32
votes

I am confused about the difference between apply_gradients and minimize of optimizer in tensorflow. For example,

optimizer = tf.train.AdamOptimizer(1e-3)
grads_and_vars = optimizer.compute_gradients(cnn.loss)
train_op = optimizer.apply_gradients(grads_and_vars, global_step=global_step)

and

optimizer = tf.train.AdamOptimizer(1e-3)
train_op = optimizer.minimize(cnn.loss, global_step=global_step)

Are they the same indeed?

If I want to decay the learning rate, can I use the following codes?

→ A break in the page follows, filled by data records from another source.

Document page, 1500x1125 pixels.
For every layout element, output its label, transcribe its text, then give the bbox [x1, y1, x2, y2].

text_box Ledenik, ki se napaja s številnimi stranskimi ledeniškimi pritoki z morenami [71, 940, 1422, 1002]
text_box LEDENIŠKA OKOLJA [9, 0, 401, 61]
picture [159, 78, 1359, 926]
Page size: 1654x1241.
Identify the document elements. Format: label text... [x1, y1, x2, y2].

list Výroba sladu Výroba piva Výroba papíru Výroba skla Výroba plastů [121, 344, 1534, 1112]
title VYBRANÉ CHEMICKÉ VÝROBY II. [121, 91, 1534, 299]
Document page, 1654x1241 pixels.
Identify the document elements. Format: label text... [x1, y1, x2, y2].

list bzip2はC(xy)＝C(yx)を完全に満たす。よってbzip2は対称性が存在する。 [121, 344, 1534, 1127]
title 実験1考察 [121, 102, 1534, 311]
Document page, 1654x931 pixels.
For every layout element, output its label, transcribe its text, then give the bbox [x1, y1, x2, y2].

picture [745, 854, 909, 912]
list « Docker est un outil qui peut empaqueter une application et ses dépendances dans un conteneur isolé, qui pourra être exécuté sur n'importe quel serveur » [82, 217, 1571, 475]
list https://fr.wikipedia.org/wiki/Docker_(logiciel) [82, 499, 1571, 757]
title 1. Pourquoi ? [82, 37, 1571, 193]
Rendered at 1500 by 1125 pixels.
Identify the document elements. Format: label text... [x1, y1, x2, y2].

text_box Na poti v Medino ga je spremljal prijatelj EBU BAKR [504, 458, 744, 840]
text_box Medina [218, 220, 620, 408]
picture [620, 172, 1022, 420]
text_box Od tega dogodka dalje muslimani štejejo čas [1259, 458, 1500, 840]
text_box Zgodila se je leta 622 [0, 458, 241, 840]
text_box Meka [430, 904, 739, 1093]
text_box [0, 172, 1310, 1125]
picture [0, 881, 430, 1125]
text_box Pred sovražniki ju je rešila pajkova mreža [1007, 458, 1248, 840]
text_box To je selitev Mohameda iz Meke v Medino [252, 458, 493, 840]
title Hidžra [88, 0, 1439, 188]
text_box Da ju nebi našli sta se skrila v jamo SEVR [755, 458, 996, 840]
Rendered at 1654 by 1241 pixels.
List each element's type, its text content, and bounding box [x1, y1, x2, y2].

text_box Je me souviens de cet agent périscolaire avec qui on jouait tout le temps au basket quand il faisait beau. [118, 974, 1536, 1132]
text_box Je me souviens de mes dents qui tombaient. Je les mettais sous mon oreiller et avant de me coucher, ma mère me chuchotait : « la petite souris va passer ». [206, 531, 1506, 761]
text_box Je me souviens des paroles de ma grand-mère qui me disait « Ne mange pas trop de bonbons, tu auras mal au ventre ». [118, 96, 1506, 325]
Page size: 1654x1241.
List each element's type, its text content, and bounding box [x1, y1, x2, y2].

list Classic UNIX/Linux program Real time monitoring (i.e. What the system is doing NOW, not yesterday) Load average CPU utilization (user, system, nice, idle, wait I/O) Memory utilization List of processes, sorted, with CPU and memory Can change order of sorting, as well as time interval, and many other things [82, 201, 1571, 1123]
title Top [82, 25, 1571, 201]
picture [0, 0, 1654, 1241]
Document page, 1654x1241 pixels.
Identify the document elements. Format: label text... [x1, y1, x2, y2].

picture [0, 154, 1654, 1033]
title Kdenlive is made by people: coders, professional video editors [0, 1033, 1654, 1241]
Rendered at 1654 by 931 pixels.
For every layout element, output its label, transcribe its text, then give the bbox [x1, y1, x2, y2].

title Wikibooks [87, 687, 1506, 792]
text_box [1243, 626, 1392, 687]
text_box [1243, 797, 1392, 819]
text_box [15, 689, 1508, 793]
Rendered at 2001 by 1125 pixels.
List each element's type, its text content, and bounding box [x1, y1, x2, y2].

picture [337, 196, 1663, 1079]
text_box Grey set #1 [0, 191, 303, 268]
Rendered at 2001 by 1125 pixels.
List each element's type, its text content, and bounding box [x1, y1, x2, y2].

global_step = tf.Variable(0, name="global_step", trainable=False)
starter_learning_rate = 1e-3
learning_rate = tf.train.exponential_decay(starter_learning_rate, global_step,
                                       100, FLAGS.decay_rate, staircase=True)
# Passing global_step to minimize() will increment it at each step.
learning_step = (
    optimizer = tf.train.AdamOptimizer(learning_rate)
    grads_and_vars = optimizer.compute_gradients(cnn.loss)
    train_op = optimizer.apply_gradients(grads_and_vars, global_step=global_step)
)

Thanks for your help!

2

2 Answers

24
votes

You can easily know from the link : https://www.tensorflow.org/get_started/get_started (tf.train API part) that they actually do the same job. The difference it that: if you use the separated functions( tf.gradients, tf.apply_gradients), you can apply other mechanism between them, such as gradient clipping.

4
votes

here it says minimize uses tf.GradienTape and then apply_gradients:

Minimize loss by updating var_list.

This method simply computes gradient using tf.GradientTape and calls apply_gradients(). If you want to process the gradient before applying then call tf.GradientTape and apply_gradients() explicitly instead of using this function.

So minimize actually uses apply_gradients just like:

def minimize(self, loss, var_list, grad_loss=None, name=None, tape=None):
    grads_and_vars = self._compute_gradients(loss, var_list=var_list, grad_loss=grad_loss, tape=tape)
    return self.apply_gradients(grads_and_vars, name=name)

In your example, you use compute_gradients and apply_gradients, this is indeed valid but nowadays, compute_gradients was made private and is therefore not good practice to use it. For this reason the function is not longer on the documentation.